Sankofa Reflection 2023: Following the Thread
Before our trip even began, our leaders challenged us to allow ourselves to be disoriented and to not get lost in information, but to allow that information to transform us. As we “followed the thread” from the beginning of slavery, through the civil rights movement and mass incarceration I could sense a level of experiential knowledge in me that I was not fully prepared for. By the end of the trip, I felt like I lived 400 years of oppression in 4 days.
During the Sankofa journey, I saw a level of evil and racial terror that is beyond unimaginable.

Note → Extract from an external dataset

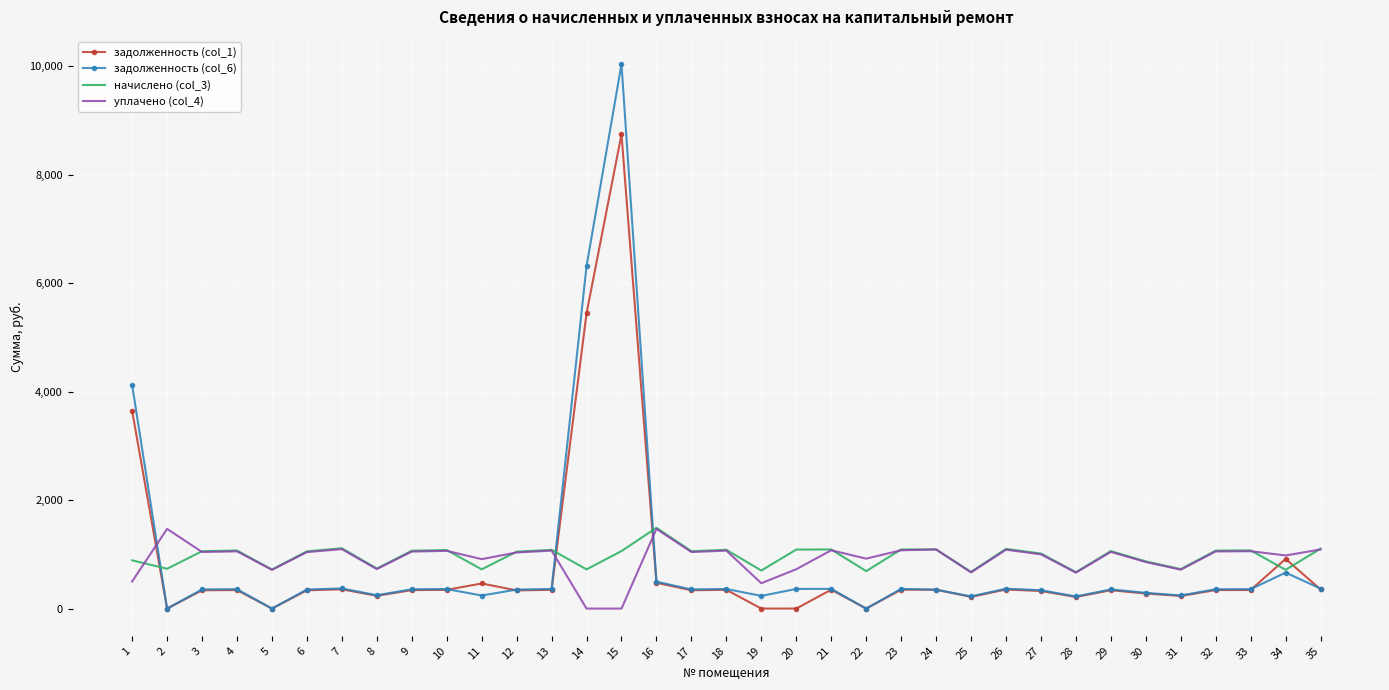

What is the total value across all series at 8?

1949.4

Millions of black people thrown overboard in the transatlantic slave trade, black children used as heaters for their slave masters feet, lynchings for asking for a glass of water, lynchings that drew audiences of 5-10,000 people, black men, women, and children separated from their families that they would never see again, black people being beaten and even killed for demanding to be treated as human beings. And the list goes on and on and on and on.
Yet, I found such hope in the common thread of joy, strength, and resistance from my black ancestors in the midst of the sacrifices that they made in order for me to be more free. I am beyond proud to come from that sort of legacy. Yet, the work of racial reconciliation is so hard, because there is still so much resistance. But this trip has given me a fresh hope to continue their legacy and to walk in obedience even when it’s hard so that my children and their children can be more free. So that we can all be more free.